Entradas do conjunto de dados
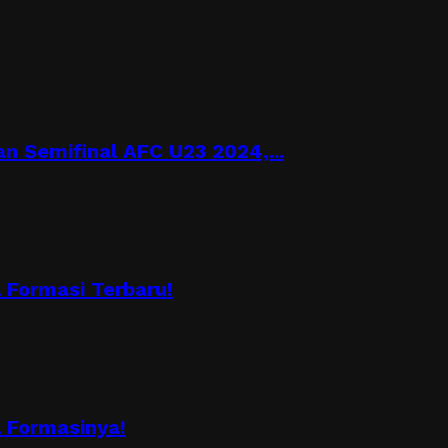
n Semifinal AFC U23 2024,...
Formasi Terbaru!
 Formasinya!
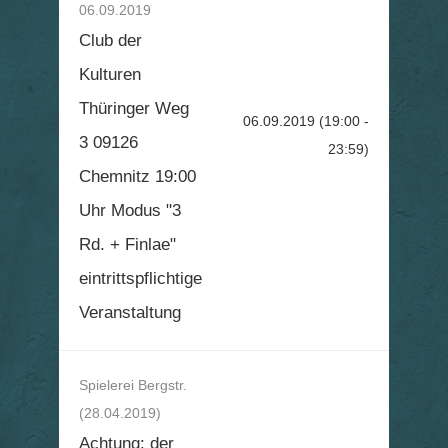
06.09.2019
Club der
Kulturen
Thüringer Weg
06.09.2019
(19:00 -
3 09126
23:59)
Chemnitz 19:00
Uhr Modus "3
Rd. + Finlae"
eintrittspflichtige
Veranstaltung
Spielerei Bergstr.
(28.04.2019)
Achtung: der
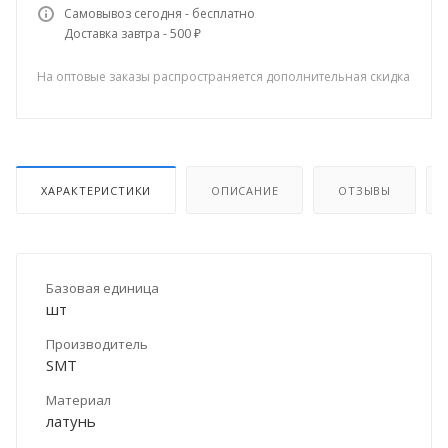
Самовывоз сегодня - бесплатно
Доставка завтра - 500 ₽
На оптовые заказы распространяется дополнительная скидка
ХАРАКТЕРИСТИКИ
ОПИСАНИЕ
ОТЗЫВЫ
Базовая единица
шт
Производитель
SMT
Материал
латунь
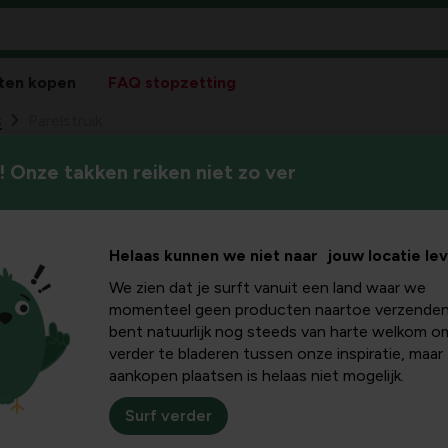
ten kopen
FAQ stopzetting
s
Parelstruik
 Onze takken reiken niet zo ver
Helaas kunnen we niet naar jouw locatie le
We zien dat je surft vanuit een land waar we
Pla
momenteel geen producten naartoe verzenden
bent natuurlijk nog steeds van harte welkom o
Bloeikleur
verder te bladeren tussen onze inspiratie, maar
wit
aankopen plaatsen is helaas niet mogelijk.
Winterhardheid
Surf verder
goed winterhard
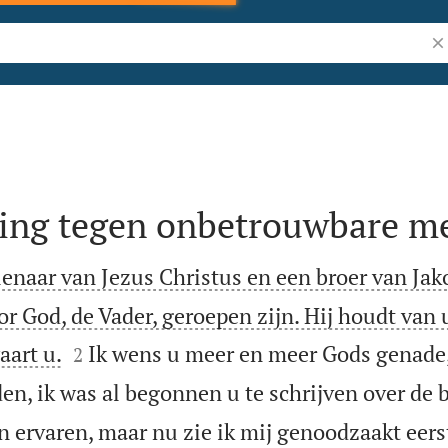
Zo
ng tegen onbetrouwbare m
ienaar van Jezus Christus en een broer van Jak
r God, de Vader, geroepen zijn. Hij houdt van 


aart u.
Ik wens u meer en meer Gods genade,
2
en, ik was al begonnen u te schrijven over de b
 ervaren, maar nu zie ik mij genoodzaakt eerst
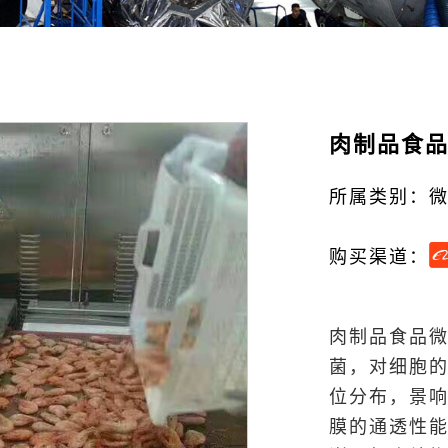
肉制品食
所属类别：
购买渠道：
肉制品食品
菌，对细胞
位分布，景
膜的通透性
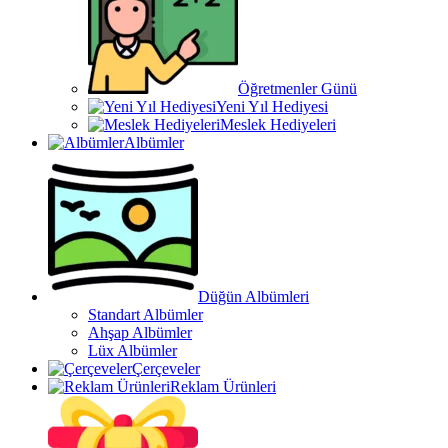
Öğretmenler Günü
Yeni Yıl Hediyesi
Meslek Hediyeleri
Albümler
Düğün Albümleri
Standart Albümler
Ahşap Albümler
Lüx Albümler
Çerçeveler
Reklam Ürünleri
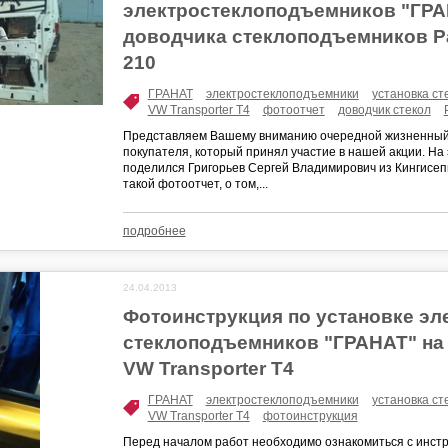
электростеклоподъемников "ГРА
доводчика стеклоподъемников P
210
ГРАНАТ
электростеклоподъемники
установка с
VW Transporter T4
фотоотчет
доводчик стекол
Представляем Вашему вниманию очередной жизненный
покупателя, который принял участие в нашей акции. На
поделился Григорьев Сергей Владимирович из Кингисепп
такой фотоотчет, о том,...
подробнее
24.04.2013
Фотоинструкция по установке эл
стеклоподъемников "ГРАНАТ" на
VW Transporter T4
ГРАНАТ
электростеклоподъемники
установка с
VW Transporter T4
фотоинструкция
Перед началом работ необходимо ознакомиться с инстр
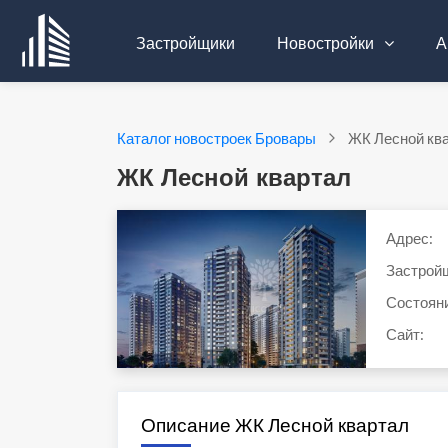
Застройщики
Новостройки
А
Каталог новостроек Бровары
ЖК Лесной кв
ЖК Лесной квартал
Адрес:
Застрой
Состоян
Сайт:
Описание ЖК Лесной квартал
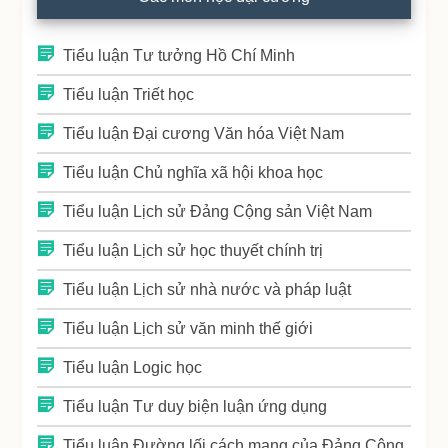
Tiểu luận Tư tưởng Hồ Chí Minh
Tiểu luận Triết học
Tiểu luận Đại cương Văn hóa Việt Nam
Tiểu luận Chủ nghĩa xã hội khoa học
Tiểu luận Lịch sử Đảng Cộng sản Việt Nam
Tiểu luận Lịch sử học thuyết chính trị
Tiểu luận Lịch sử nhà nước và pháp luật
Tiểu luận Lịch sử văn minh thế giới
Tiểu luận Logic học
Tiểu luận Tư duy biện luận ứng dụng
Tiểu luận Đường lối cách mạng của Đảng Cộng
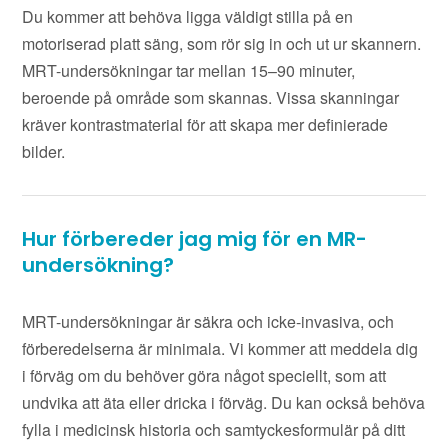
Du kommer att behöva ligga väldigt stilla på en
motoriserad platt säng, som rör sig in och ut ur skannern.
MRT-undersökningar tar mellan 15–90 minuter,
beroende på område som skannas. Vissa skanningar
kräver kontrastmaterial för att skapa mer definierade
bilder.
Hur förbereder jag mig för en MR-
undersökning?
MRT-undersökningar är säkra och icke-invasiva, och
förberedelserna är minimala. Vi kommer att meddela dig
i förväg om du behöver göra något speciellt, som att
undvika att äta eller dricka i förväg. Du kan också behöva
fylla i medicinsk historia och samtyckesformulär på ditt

### Tarefa escrita
Você pode reproduzir, sem nenhuma alteração, todas as linhas dos registros acima, deixando as imagens de fora da resposta?

### Resposta escrita
n Semifinal AFC U23 2024,...
Formasi Terbaru!
 Formasinya!
06.09.2019
Club der
Kulturen
Thüringer Weg
06.09.2019
(19:00 -
3 09126
23:59)
Chemnitz 19:00
Uhr Modus "3
Rd. + Finlae"
eintrittspflichtige
Veranstaltung
Spielerei Bergstr.
(28.04.2019)
Achtung: der
Самовывоз сегодня - бесплатно
Доставка завтра - 500 ₽
На оптовые заказы распространяется дополнительная скидка
ХАРАКТЕРИСТИКИ
ОПИСАНИЕ
ОТЗЫВЫ
Базовая единица
шт
Производитель
SMT
Материал
латунь
ten kopen
FAQ stopzetting
s
Parelstruik
 Onze takken reiken niet zo ver
Helaas kunnen we niet naar jouw locatie le
We zien dat je surft vanuit een land waar we
Pla
momenteel geen producten naartoe verzenden
bent natuurlijk nog steeds van harte welkom o
Bloeikleur
verder te bladeren tussen onze inspiratie, maar
wit
aankopen plaatsen is helaas niet mogelijk.
Winterhardheid
Surf verder
goed winterhard
Zo
ng tegen onbetrouwbare m
ienaar van Jezus Christus en een broer van Jak
r God, de Vader, geroepen zijn. Hij houdt van 


aart u.
Ik wens u meer en meer Gods genade,
2
en, ik was al begonnen u te schrijven over de b
 ervaren, maar nu zie ik mij genoodzaakt eerst
肉制品食
所属类别：
购买渠道：
肉制品食品
菌，对细胞
位分布，景
膜的通透性
Öğretmenler Günü
Yeni Yıl Hediyesi
Meslek Hediyeleri
Albümler
Düğün Albümleri
Standart Albümler
Ahşap Albümler
Lüx Albümler
Çerçeveler
Reklam Ürünleri
электростеклоподъемников "ГРА
доводчика стеклоподъемников P
210
ГРАНАТ
электростеклоподъемники
установка с
VW Transporter T4
фотоотчет
доводчик стекол
Представляем Вашему вниманию очередной жизненный
покупателя, который принял участие в нашей акции. На
поделился Григорьев Сергей Владимирович из Кингисепп
такой фотоотчет, о том,...
подробнее
24.04.2013
Фотоинструкция по установке эл
стеклоподъемников "ГРАНАТ" на
VW Transporter T4
ГРАНАТ
электростеклоподъемники
установка с
VW Transporter T4
фотоинструкция
Перед началом работ необходимо ознакомиться с инстр
Застройщики
Новостройки
А
Каталог новостроек Бровары
ЖК Лесной кв
ЖК Лесной квартал
Адрес:
Застрой
Состоян
Сайт:
Описание ЖК Лесной квартал
Tiểu luận Tư tưởng Hồ Chí Minh
Tiểu luận Triết học
Tiểu luận Đại cương Văn hóa Việt Nam
Tiểu luận Chủ nghĩa xã hội khoa học
Tiểu luận Lịch sử Đảng Cộng sản Việt Nam
Tiểu luận Lịch sử học thuyết chính trị
Tiểu luận Lịch sử nhà nước và pháp luật
Tiểu luận Lịch sử văn minh thế giới
Tiểu luận Logic học
Tiểu luận Tư duy biện luận ứng dụng
Tiểu luận Đường lối cách mạng của Đảng Cộng
Du kommer att behöva ligga väldigt stilla på en
motoriserad platt säng, som rör sig in och ut ur skannern.
MRT-undersökningar tar mellan 15–90 minuter,
beroende på område som skannas. Vissa skanningar
kräver kontrastmaterial för att skapa mer definierade
bilder.
Hur förbereder jag mig för en MR-
undersökning?
MRT-undersökningar är säkra och icke-invasiva, och
förberedelserna är minimala. Vi kommer att meddela dig
i förväg om du behöver göra något speciellt, som att
undvika att äta eller dricka i förväg. Du kan också behöva
fylla i medicinsk historia och samtyckesformulär på ditt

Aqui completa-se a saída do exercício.